Skip to main content

Playing By Heart

Twenty years ago this week, I won my fifth straight tournament,
the Bankers Trust Classic in Rochester, N.Y. It was a magical
week. In the last round I hit a ball right off a spectator's
head, but things were going so well for me that the ball stayed
in play and the spectator, Dr. Jerry Mesolella, became a friend
for life.

That might be my most famous win, but there was one that was
even more emotional. It happened in February '78 at the Bent
Tree Classic in Sarasota, Fla. I was 19, I'd had my card for
only a few months, and there I was, walking up the 18th fairway
with a chance for my first win as a pro. I must have looked
nervous, but nerves weren't why I was having trouble seeing
straight. It was memories I was fighting. My mother had died of
a heart attack four months earlier. She was only 52. She had
spent 10 years driving me to tournaments, changing family plans,
sacrificing so that I could play golf. Now she wasn't here to
see it pay off. Pictures of her kept running through my head.
But I kept it together, parred the 18th and won by one shot.
Then, when I got to the clubhouse and called my dad in New
Mexico to tell him I'd won and say how I'd been thinking of her,
the tears came. That's how I spent my most emotional moment in
golf, me and Dad crying on the phone.

◆ Extracted records:
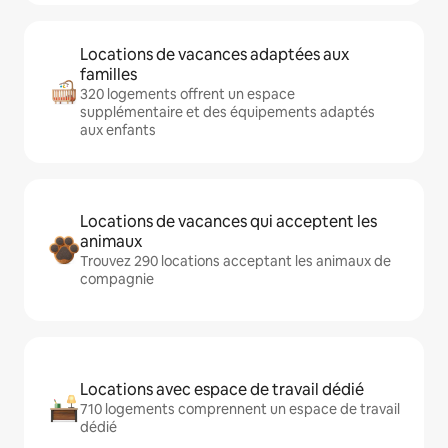
Locations de vacances adaptées aux
familles
320 logements offrent un espace
supplémentaire et des équipements adaptés
aux enfants
Locations de vacances qui acceptent les
animaux
Trouvez 290 locations acceptant les animaux de
compagnie
Locations avec espace de travail dédié
710 logements comprennent un espace de travail
dédié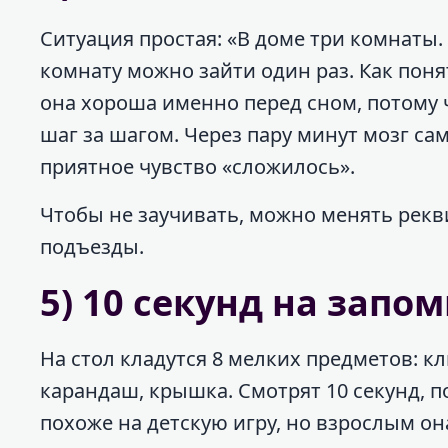
Ситуация простая: «В доме три комнаты.
комнату можно зайти один раз. Как поня
она хороша именно перед сном, потому 
шаг за шагом. Через пару минут мозг са
приятное чувство «сложилось».
Чтобы не заучивать, можно менять рекви
подъезды.
5) 10 секунд на запо
На стол кладутся 8 мелких предметов: кл
карандаш, крышка. Смотрят 10 секунд, п
похоже на детскую игру, но взрослым он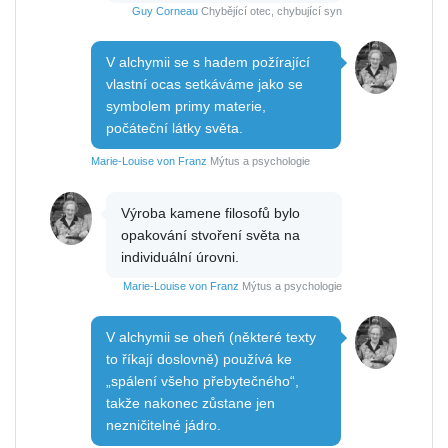
Guy Corneau
Chybějící otec, chybující syn
V alchymii se s hadem požírající
vlastní ocas setkáváme jako se
symbolem primy materie,
počáteční látky světa.
Marie-Louise von Franz
Mýtus a psychologie
Výroba kamene filosofů bylo
opakování stvoření světa na
individuální úrovni.
Marie-Louise von Franz
Mýtus a psychologie
V alchymii se oheň (některé texty
to říkají doslovně) používá ke
„spálení všeho přebytečného“,
takže nakonec zůstane jen
nezničitelné jádro.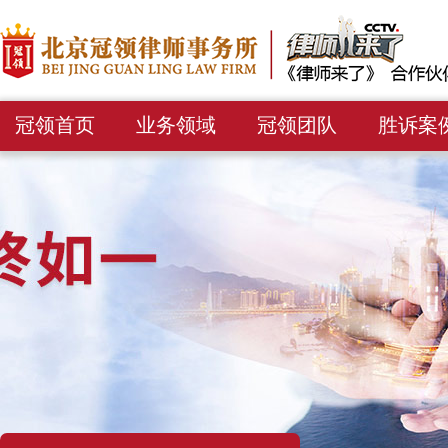
冠领首页
业务领域
冠领团队
胜诉案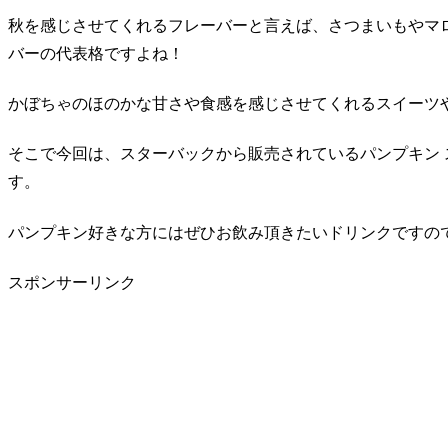
秋を感じさせてくれるフレーバーと言えば、さつまいもやマロ
バーの代表格ですよね！
かぼちゃのほのかな甘さや食感を感じさせてくれるスイーツ
そこで今回は、スターバックから販売されているパンプキン 
す。
パンプキン好きな方にはぜひお飲み頂きたいドリンクですの
スポンサーリンク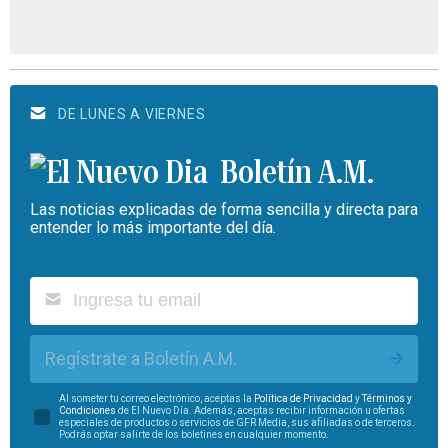
DE LUNES A VIERNES
Boletín A.M.
Las noticias explicadas de forma sencilla y directa para
entender lo más importante del día.
Regístrate a Boletín A.M.
Al someter tu correo electrónico, aceptas la
Política de Privacidad
y
Términos y
Condiciones
de El Nuevo Día. Además, aceptas recibir información u ofertas
especiales de productos o servicios de GFR Media, sus afiliadas o de terceros.
Podrás optar salirte de los boletines en cualquier momento.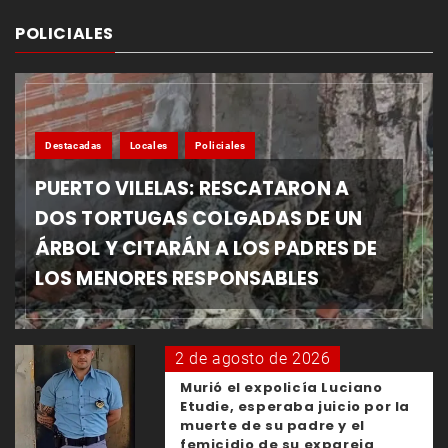
POLICIALES
Destacadas
Locales
Policiales
PUERTO VILELAS: RESCATARON A
DOS TORTUGAS COLGADAS DE UN
ÁRBOL Y CITARÁN A LOS PADRES DE
LOS MENORES RESPONSABLES
2 de agosto de 2026
Murió el expolicía Luciano
Etudie, esperaba juicio por la
muerte de su padre y el
femicidio de su expareja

◆ Work required: Rewrite the golf passage, everything from "Then, when I" down to "on the phone.", with "clubhouse" replaced by "locker room".

◆ Exercise response:
Then, when I got to the locker room and called my dad in New
Mexico to tell him I'd won and say how I'd been thinking of her,
the tears came. That's how I spent my most emotional moment in
golf, me and Dad crying on the phone.